3. Core Loss Function Calculation of PPO#

# The core of PPO: improving the policy while preventing excessive changes
_, newlogprob, entropy, newvalue = agent.get_action_and_value(b_obs[mb_inds], b_actions.long()[mb_inds])
ratio = (newlogprob - b_logprobs[mb_inds]).exp()  # Importance sampling ratio

# The famous PPO-Clip objective function
pg_loss1 = -mb_advantages * ratio
pg_loss2 = -mb_advantages * torch.clamp(ratio, 1 - args.clip_coef, 1 + args.clip_coef)
pg_loss = torch.max(pg_loss1, pg_loss2).mean()  # Pessimistic (worst-case) policy loss

# The value function loss also uses clipping to stay close to old predictions
if args.clip_vloss:
    v_loss_unclipped = (newvalue - b_returns[mb_inds]) ** 2
    v_clipped = b_values[mb_inds] + torch.clamp(
        newvalue - b_values[mb_inds],
        -args.clip_coef,
        args.clip_coef,
    )
    v_loss_clipped = (v_clipped - b_returns[mb_inds]) ** 2
    v_loss = 0.5 * torch.max(v_loss_unclipped, v_loss_clipped).mean()
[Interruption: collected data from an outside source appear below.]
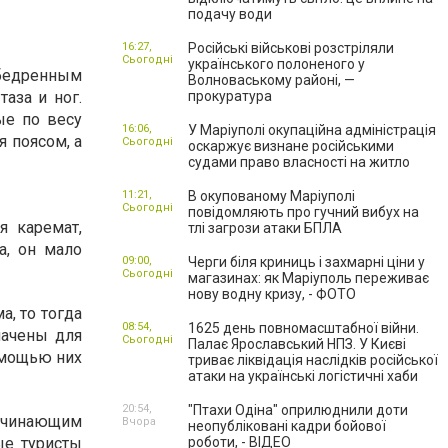
подачу води
16:27,
Російські військові розстріляли
Сьогодні
українського полоненого у
абедренным
Волноваському районі, —
аза и ног.
прокуратура
ые по весу
16:06,
У Маріуполі окупаційна адміністрація
я поясом, а
Сьогодні
оскаржує визнане російськими
судами право власності на житло
11:21,
В окупованому Маріуполі
Сьогодні
повідомляють про гучний вибух на
я каремат,
тлі загрози атаки БПЛА
а, он мало
09:00,
Черги біля криниць і захмарні ціни у
Сьогодні
магазинах: як Маріуполь переживає
нову водну кризу, - ФОТО
, то тогда
08:54,
1625 день повномасштабної війни.
начены для
Сьогодні
Палає Ярославський НПЗ. У Києві
омощью них
триває ліквідація наслідків російської
атаки на українські логістичні хаби
20:54,
"Птахи Одіна" оприлюднили доти
ачинающим
Вчора
неопубліковані кадри бойової
ые туристы
роботи, - ВІДЕО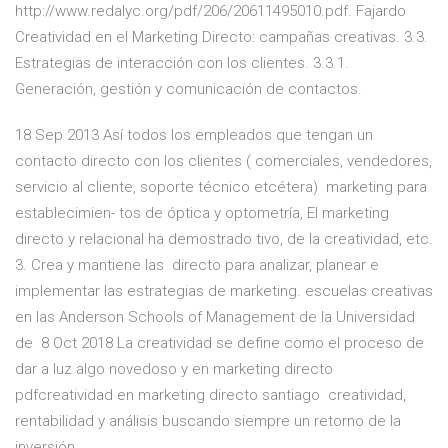
http://www.redalyc.org/pdf/206/20611495010.pdf. Fajardo
Creatividad en el Marketing Directo: campañas creativas. 3.3.
Estrategias de interacción con los clientes. 3.3.1.
Generación, gestión y comunicación de contactos.
18 Sep 2013 Así todos los empleados que tengan un
contacto directo con los clientes ( comerciales, vendedores,
servicio al cliente, soporte técnico etcétera) marketing para
establecimien- tos de óptica y optometría, El marketing
directo y relacional ha demostrado tivo, de la creatividad, etc.
3. Crea y mantiene las directo para analizar, planear e
implementar las estrategias de marketing. escuelas creativas
en las Anderson Schools of Management de la Universidad
de 8 Oct 2018 La creatividad se define como el proceso de
dar a luz algo novedoso y en marketing directo
pdfcreatividad en marketing directo santiago creatividad,
rentabilidad y análisis buscando siempre un retorno de la
inversión,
# Comprehensive loss function: combining policy loss, value loss, and entropy reward term for exploration
loss = pg_loss - args.ent_coef * entropy_loss + v_loss * args.vf_coef

This implements the three key components mentioned earlier:

  • The Clipped Surrogate Objective is implemented using the max operation for clipping.
  • The value function loss also uses a clipping mechanism (this is a feature of OpenAI's implementation).
  • The entropy reward term is used to encourage exploration.

The IPFS platform crashed some time ago, which delayed the release of this article. After this is published, the Huggingface DeepRL series will officially conclude!